MOSCOW, October 13. /TASS/. Long-term energy market stabilization mechanisms are crucial given the tough atmosphere at present, said President Vladimir Putin at Russian Energy Week on Wednesday.
"Once again, Moscow is hosting the heads of leading industry companies and associations, respected experts and area specialists to discuss together the current state of the global energy sector and its future, as well as its most important trends. And, of course, we are also gathering to suggest ways to stabilize the energy market for the long term, which is especially important under the current difficult circumstances," President Putin said.
Fuel crisis during pandemic
President Putin also pointed out that the energy sector has felt the full force of the crisis caused by the COVID-19 pandemic, when "business activity was slowed down due to restrictions, production was suspended, along with the use of transportation, causing demand for energy resources to decline." "At the end of last year, global primary energy consumption declined by 4.7%. This was the most serious shock to the industry over the past 70 years," he noted. The prices also reflected the decline. Compared to 2018, the cost of natural gas in Europe last year dropped 2.5-fold, President Putin said. "In 2020, it was $113 per 1,000 cubic meters. In 2019 it was $159, and in 2018, it was $282," he said.

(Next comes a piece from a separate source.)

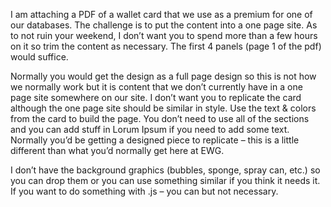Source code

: I am attaching a PDF of a wallet card that we use as a premium for one of our databases.  The challenge is to put the content into a one page site.  As to not ruin your weekend, I don’t want you to spend more than a few hours on it so trim the content as necessary.  The first 4 panels (page 1 of the pdf) would suffice.

Normally you would get the design as a full page design so this is not how we normally work but it is content that we don’t currently have in a one page site somewhere on our site.  I don’t want you to replicate the card although the one page site should be similar in style. Use the text & colors from the card to build the page.  You don’t need to use all of the sections and you can add stuff in Lorum Ipsum if you need to add some text.   Normally you’d be getting a designed piece to replicate – this is a little different than what you’d normally get here at EWG.

I don’t have the background graphics (bubbles, sponge, spray can, etc.) so you can drop them or you can use something similar if you think it needs it.  If you want to do something with .js – you can but not necessary.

Unprecedented for the oil sector
An absolutely unprecedented situation took place in the oil segment, the head of state added. "None of us, none of you could even believe it and could not even imagine that it was possible, when last spring the price of oil for the first time in history plunged to a negative value," he said. "Storing oil became more expensive than just paying for it to be taken. That’s just a unique situation." Then, according to Putin, the OPEC+ agreements played a key role in stabilizing the oil market. OPEC member-countries and states that are not part of the cartel managed to establish effective interaction.
"They were able to ensure the stability of the oil industry during the pandemic. And, what is especially important, to create conditions for investment activity, because if investments in new fields and prospective oil production were stopped, the market would have inevitably faced a large-scale, critical deficit in the very near future. As a matter of fact, that is some of what we are witnessing today," he said.